Designed to be a preparatory class, "Performance Arts Attendance/Appreciation" will feature lectures and multimedia presentations to prepare students for the Shakespeare Santa Cruz, Cabrillo Stage and Cabrillo Festival of Contemporary Music performances on offer throughout the summer.

"We really have a rich arts community in Santa Cruz with these festivals, and it is surprising what a small portion of our citizens know about them," says course instructor and Cabrillo College professor Phil Collins. Instead of a line-by-line dissection of Shakespeare, Collins prefers to show previous performances on film. For the Cabrillo Festival of Contemporary Music, which can be intimidating because of its often challenging contemporary classical content, students may listen to the piece in class before hearing it performed live. "I like to talk about each composition's individual aesthetics," says Collins, himself a composer and conductor. "They're like a flower arrangement. Each concert has a dynamic feeling to it. Some are showboating and some are intimate."

Throughout the class, students will be invited to attend all four of the Shakespeare Santa Cruz plays, Forever Plaid and Jesus Christ Superstar at Cabrillo Stage and a concert of their choice through the Cabrillo Music Festival. The class doesn't carry any additional fees beyond the regular course fee. Add this to the series of guest lecturers from the various productions, and summer school never looked so good.

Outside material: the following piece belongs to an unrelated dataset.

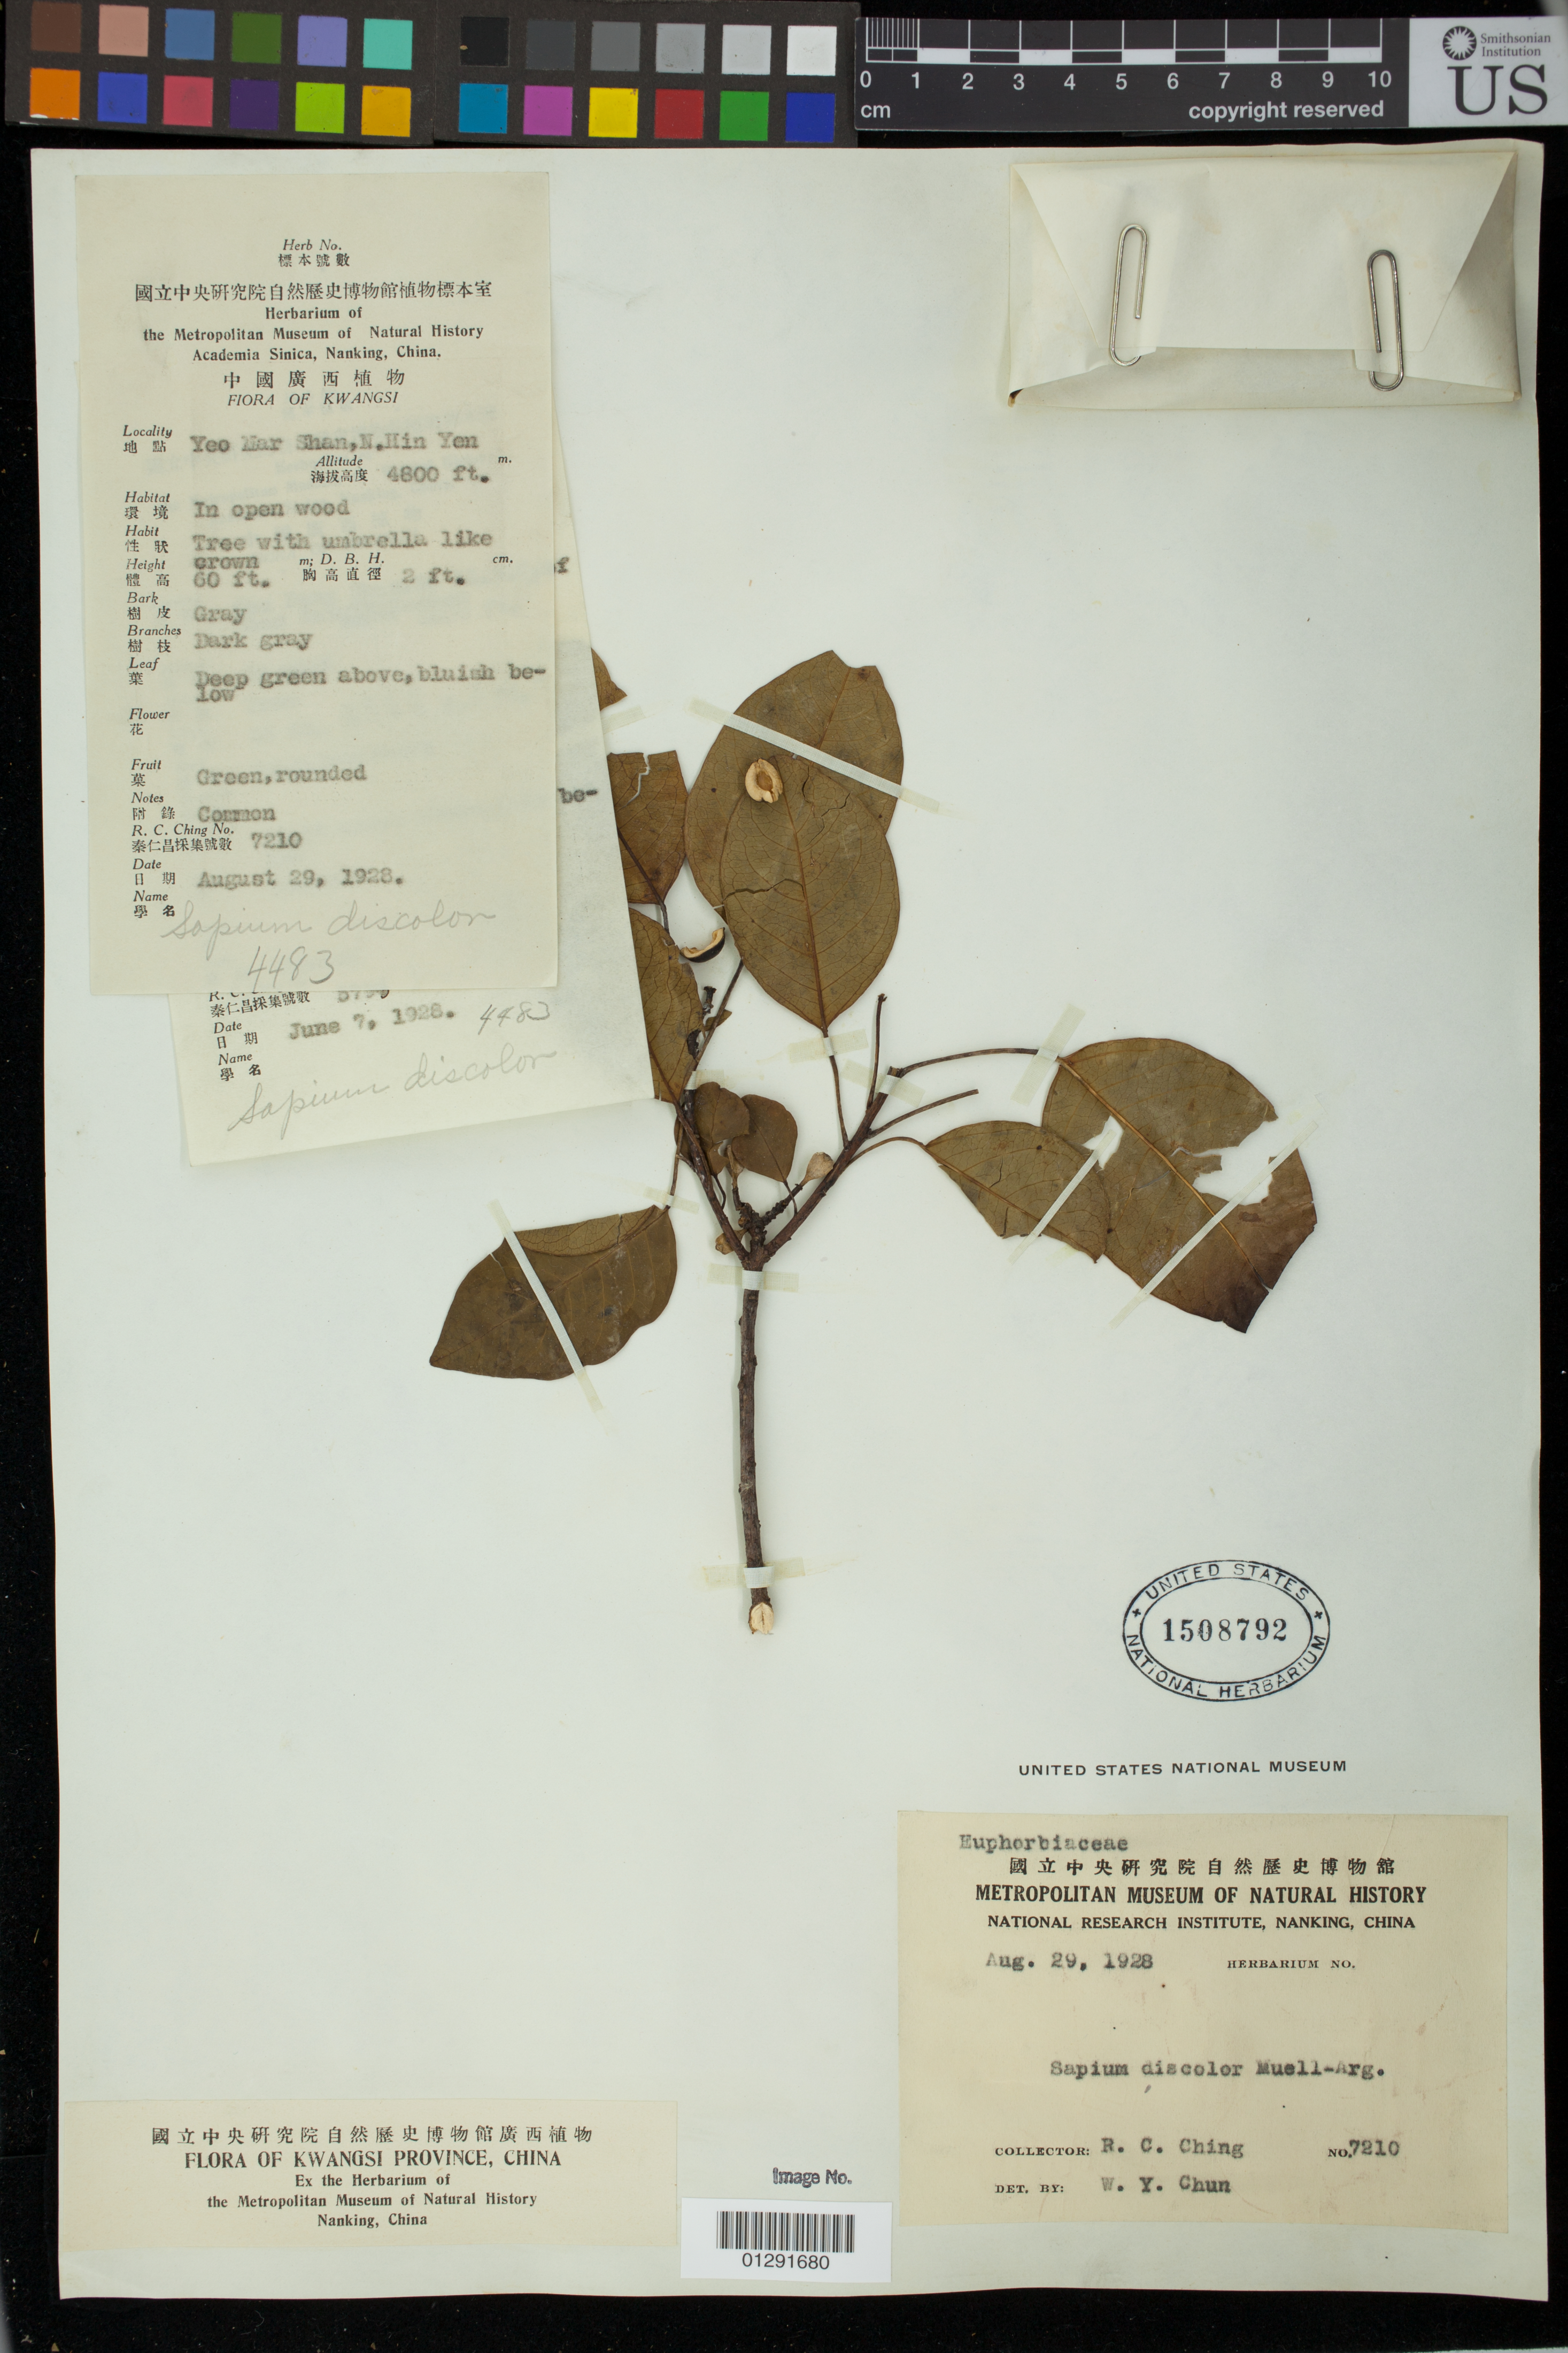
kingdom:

Unfortunately, despite the positive reaction to last year's class, the course is in danger of being canceled due to low enrollment. "Last year we had 17 people. That's near margin; we need about 20," explained Collins, adding that this year about half that figure have signed up. Stressing that newcomers to the arts and veterans alike will find something to take from the class, Collins says he hopes the class gets off the ground.

"This is the way people should see art. A personal interaction and an enjoyable time."

Who knows? Maybe after the class, Shakespeare's Elizabethan English will sound like "skillets from Willits" and contemporary classical will be no more threatening than a banjo in an Italian restaurant.